5. Discussions and Results

Lessons Learnt

  • Consultative and inclusive policy making and decentralisation of top-down policy making process and water decision making is a pre-requisite for formulating an effective and functioning policy. People in the grass roots, i.e., those who are primary stakeholders like Farmers, Representatives of Dehkhan farms have an indigenous knowledge, the history and the tradition of managing agriculture and water in the region. For centuries these people have been growing cotton and wheat and other agricultural products in that area. Stakeholder participation may take longer time and effort and requires the set up of additional institutions or infrastructures. It would also requires a major shift in thinking of policy makers that the government is not a regulator any more, it is rather a ‘service provider’ and citizens are ‘customers’ of those services.
  • Implanting top-down quota system seems to have positive effects on a larger public and serves to the good intention of the government to have grain independence. However by allocating land for cotton and wheat the government is decreasing the motivation of farmers to get higher yields from the lands.
  • Western governance models might not be directly applicable to the countries like Uzbekistan in its entirety. Some adjustment is crucial for success.
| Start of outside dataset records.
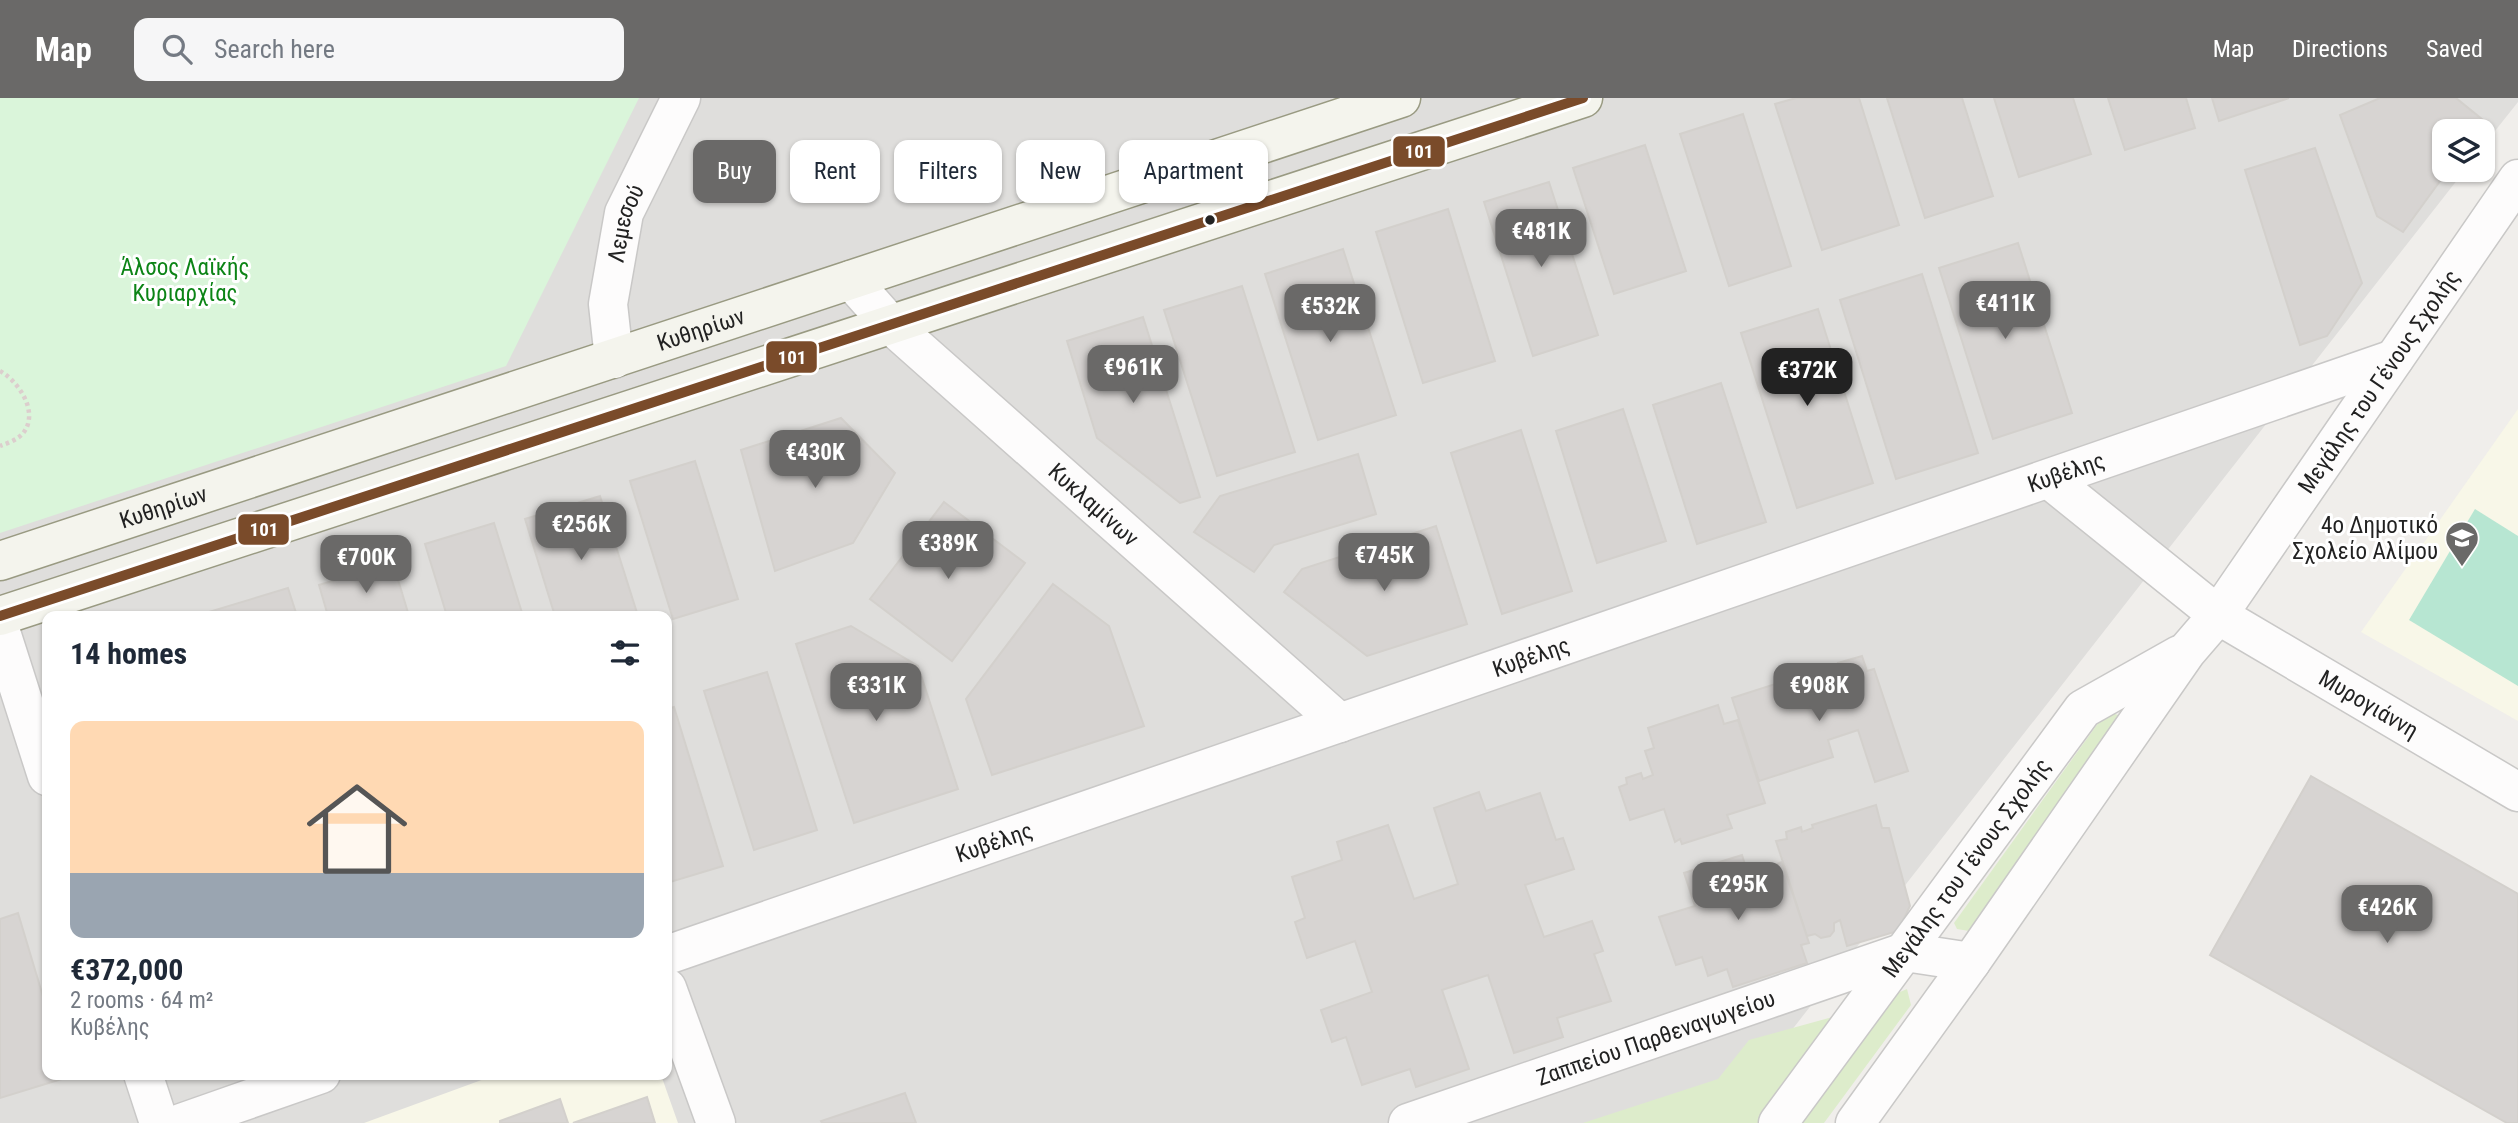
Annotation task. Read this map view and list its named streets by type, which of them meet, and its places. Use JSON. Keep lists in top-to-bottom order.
{
  "streets": {
    "street": [
      "Λεμεσού",
      "Κυθηρίων",
      "Μεγάλης του Γένους Σχολής",
      "Κυβέλης",
      "Κυκλαμίνων",
      "Μυρογιάννη",
      "Ζαππείου Παρθεναγωγείου"
    ]
  },
  "crossings": [
    ["Λεμεσού", "Κυθηρίων"],
    ["Κυθηρίων", "Κυκλαμίνων"],
    ["Μεγάλης του Γένους Σχολής", "Κυβέλης"],
    ["Μεγάλης του Γένους Σχολής", "Μυρογιάννη"],
    ["Μεγάλης του Γένους Σχολής", "Ζαππείου Παρθεναγωγείου"],
    ["Κυβέλης", "Κυκλαμίνων"],
    ["Κυβέλης", "Μυρογιάννη"]
  ],
  "parks": ["Άλσος Λαϊκής Κυριαρχίας"],
  "places": {
    "school or university": ["4ο Δημοτικό Σχολείο Αλίμου"]
  },
  "lines": ["transit line 101"],
  "page": {
    "header": "Map",
    "search": "Search here",
    "nav": ["Map", "Directions", "Saved"],
    "chip": [
      "Buy",
      "Rent",
      "Filters",
      "New",
      "Apartment"
    ],
    "price": [
      "€481K",
      "€411K",
      "€532K",
      "€961K",
      "€372K",
      "€430K",
      "€256K",
      "€389K",
      "€745K",
      "€700K",
      "€331K",
      "€908K",
      "€295K",
      "€426K"
    ],
    "heading": "14 homes",
    "list": [
      {
        "name": "€372,000",
        "note": "2 rooms · 64 m² · Κυβέλης"
      }
    ]
  }
}
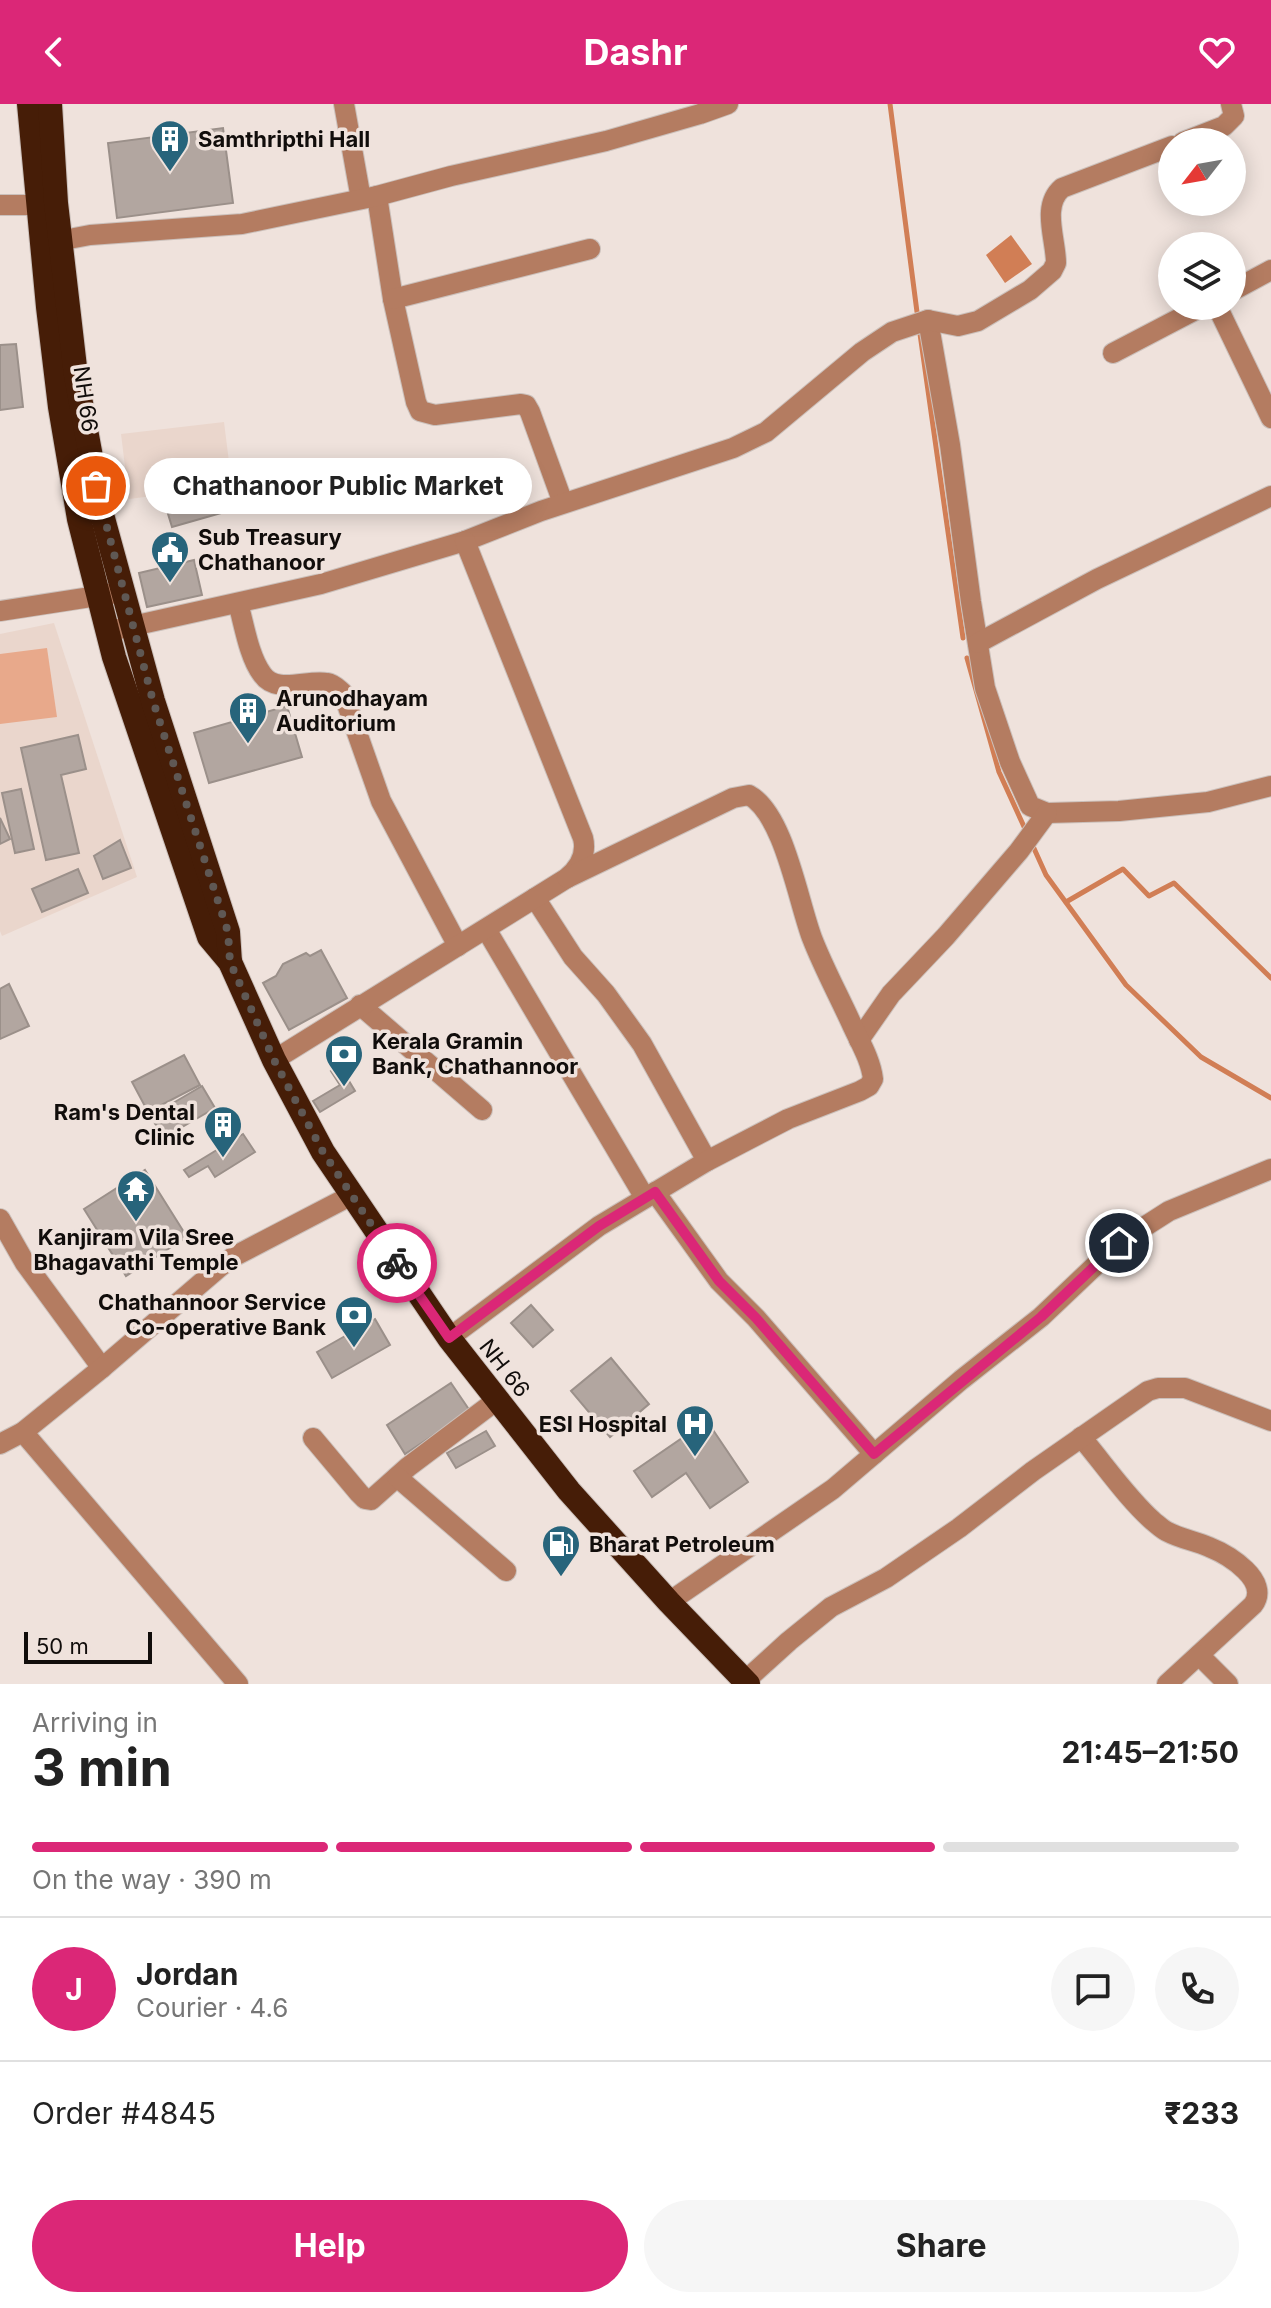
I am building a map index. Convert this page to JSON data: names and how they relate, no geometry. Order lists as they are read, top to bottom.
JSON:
{
  "streets": {
    "highway": ["NH 66"]
  },
  "places": {
    "building": ["Samthripthi Hall", "Arunodhayam Auditorium", "Ram's Dental Clinic"],
    "other": ["Chathanoor Public Market"],
    "public building": ["Sub Treasury Chathanoor"],
    "bank": ["Kerala Gramin Bank, Chathannoor", "Chathannoor Service Co-operative Bank"],
    "temple": ["Kanjiram Vila Sree Bhagavathi Temple"],
    "hospital": ["ESI Hospital"],
    "fuel station": ["Bharat Petroleum"]
  },
  "scale_bar": "50 m",
  "north": "bottom left",
  "page": {
    "header": "Dashr",
    "bubble": "Chathanoor Public Market",
    "scale": "50 m",
    "heading": ["3 min", "Arriving in", "21:45–21:50"],
    "panel": [
      "Jordan",
      "Courier · 4.6",
      "Order #4845",
      "₹233"
    ],
    "bar": "On the way · 390 m",
    "round": "J",
    "buttons": ["Help", "Share"]
  }
}
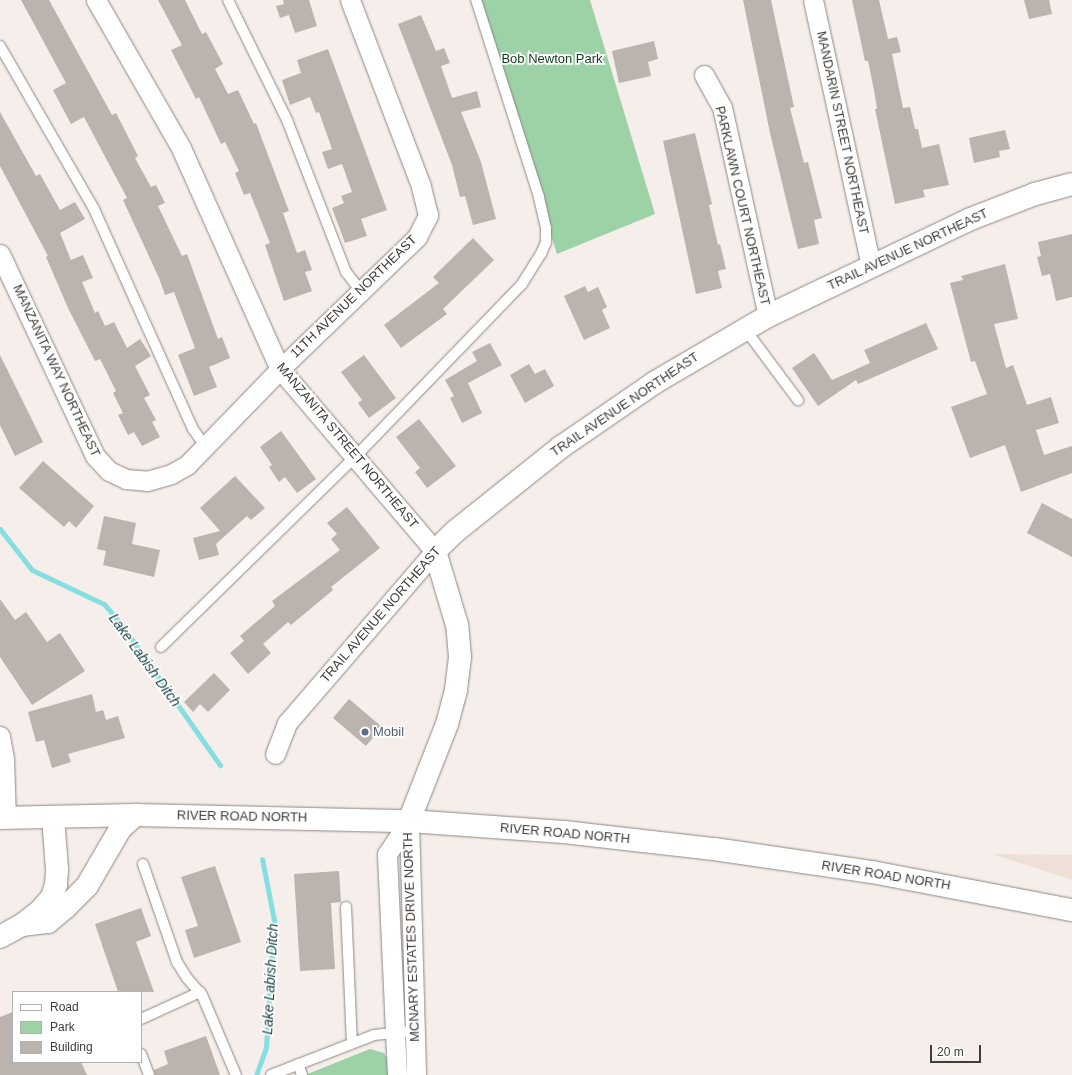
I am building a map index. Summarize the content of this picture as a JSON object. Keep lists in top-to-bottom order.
{
  "streets": {
    "main road": ["TRAIL AVENUE NORTHEAST", "MANZANITA STREET NORTHEAST", "RIVER ROAD NORTH"],
    "street": [
      "MANDARIN STREET NORTHEAST",
      "PARKLAWN COURT NORTHEAST",
      "11TH AVENUE NORTHEAST",
      "MANZANITA WAY NORTHEAST",
      "MCNARY ESTATES DRIVE NORTH"
    ]
  },
  "crossings": [
    ["MANDARIN STREET NORTHEAST", "TRAIL AVENUE NORTHEAST"],
    ["PARKLAWN COURT NORTHEAST", "TRAIL AVENUE NORTHEAST"],
    ["TRAIL AVENUE NORTHEAST", "MANZANITA STREET NORTHEAST"],
    ["11TH AVENUE NORTHEAST", "MANZANITA WAY NORTHEAST"],
    ["11TH AVENUE NORTHEAST", "MANZANITA STREET NORTHEAST"],
    ["MANZANITA STREET NORTHEAST", "RIVER ROAD NORTH"],
    ["MANZANITA STREET NORTHEAST", "MCNARY ESTATES DRIVE NORTH"],
    ["RIVER ROAD NORTH", "MCNARY ESTATES DRIVE NORTH"]
  ],
  "water": ["Lake Labish Ditch"],
  "parks": ["Bob Newton Park"],
  "places": ["Mobil"],
  "legend": ["Road", "Park", "Building"],
  "scale_bar": "20 m"
}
Donor led projects with heavy doses of external advice backed by resources is seen a norm for developing countries. By contrast western states are more autonomous in making decisions about their development paths [49]. With each new major shift in thinking practice in the west, there is first a period of attempted straightforward policy transfer, followed by concern about failures of implementation, followed by an attempt to reform the government and institutions of developing countries [50]. It is also ‘absence of informed analysis and the dominance of those concentrating on the transfer of the Western know-how that increase the danger of losing touch with the realities’ [51].
  • The quota system although have many shortcomings has major role on regulating water management for irrigation. In other countries where market economy was supposed to regulate agriculture, water distribution ended up becoming a very chaotic process [52]. However, the system which is now in place ignores many emerging socio-political trends in the local level, creating space for conflicts in the future. Recognition of demands of non-irrigation users, i.e., environment and livelihood needs into the water allocation process is a pre-requisite for sustainability of rural livelihoods. Improved water governance, such as inclusion of different stakeholders at least on water distribution decisions will reduce tensions over the water.

6. Conclusions

Socio-economic development is increasingly linked to vigour and effectiveness of policy making. Decision-makers recognise that without a reliable instrument for implementation, policies remain pipe dreams. In both, past and present, countries have struggled to create and manage public bureaucracies. From kings of the medieval era to the emperors of China, establishment and management of an efficient public administration has been on top of the agenda. If the example of Uzbekistan, its politics and transformation, so deeply rooted in tradition, so proud and self confident is to teach us a lesson, it is that autonomy in a modern period is limited and constrained, and a lot of effort and initiative is needed to translate recommendations and suggestions into co-ordinated policies and management systems.
The application of governance analysis framework for Uzbek conditions helped to shed a light on very complex socio-political process of water management under state quota system. The tool was instrumental for analysing water allocation and water distribution processes under state-centric environment. The identification of major stakeholders and their relevance to the state quota system also helped with identifying what resources, access mechanisms are needed for getting access to water. The lessons learnt from this research create an approach which could be applied for the water management governance analysis in similar conditions.